Los medios estatales chinos reportaron otros 21 fallecidos y 541 desaparecidos en el lado tibetano, elevando el balance provisional total de víctimas de la catástrofe a 1 225 muertos y 4 757 desaparecidos. Las esperanzas de encontrar supervivientes disminuyen, pero los equipos de rescate continúan incansables en la búsqueda entre el lodo y los escombros.
«Una catástrofe impensable»
A una semana del desastre, Nepal sigue conmocionado por su magnitud. «Es una catástrofe impensable», declaró Dhruba Prasad Adhikari, subjefe de la administración del devastado y aún aislado distrito de Rasuwa. «Hay que mirar la verdad a los ojos: esta inundación supera todo lo que podíamos imaginar».
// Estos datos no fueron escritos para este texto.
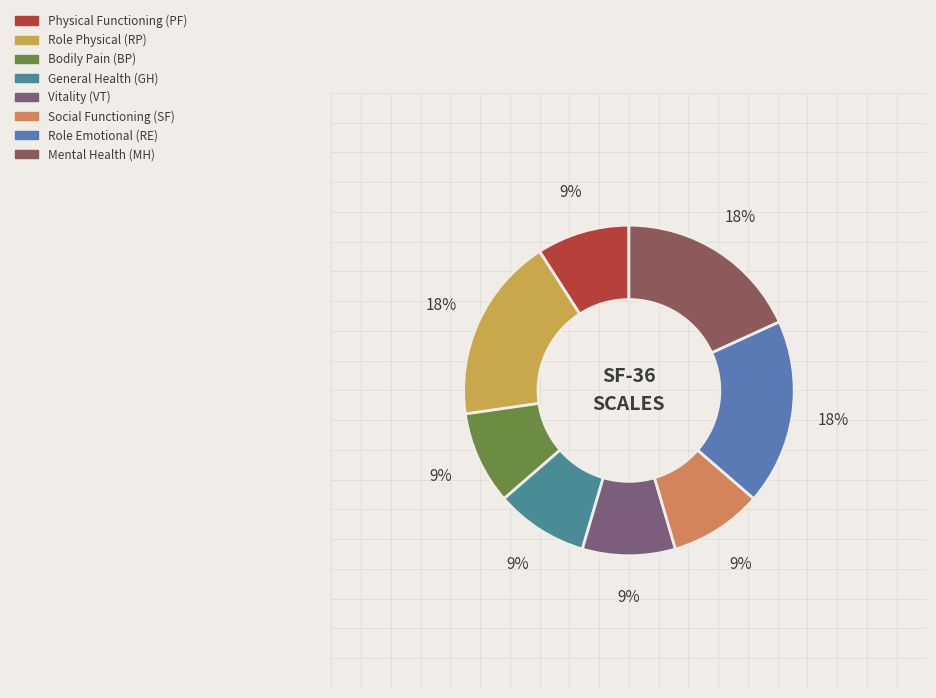

What is the total percentage of Mental Health (MH) and Role Physical (RP)?

36.4%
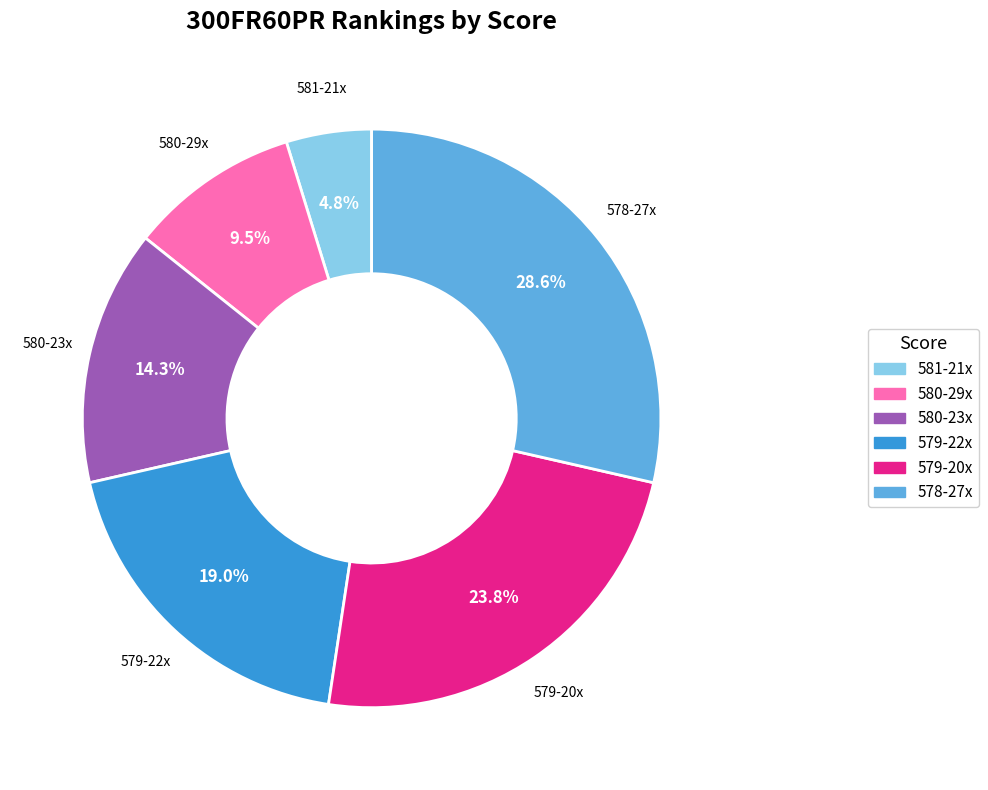

What is the total percentage of 580-23x and 578-27x?

42.9%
Llamamiento a una responsabilidad global
El primer ministro de 36 años, Balendra Shah, ex rapero y alcalde de Katmandú que ocupa el cargo de jefe de Gobierno desde hace solo seis meses, compareció este miércoles por primera vez ante el Parlamento para informar sobre la situación. «Se me hiela el corazón cuando escucho el llanto de las víctimas», dijo en un emotivo discurso. «Aunque nuestros cuerpos estén cansados, no es el momento de descansar. Aunque el corazón esté roto, no es el momento de sentarse y llorar».
Balendra Shah señaló el papel del calentamiento global en la catástrofe y subrayó la injusticia que sufre su país, uno de los que menos contribuyen al cambio climático. «El cambio climático es el resultado de acciones globales; la respuesta a los desastres también es una responsabilidad global», afirmó.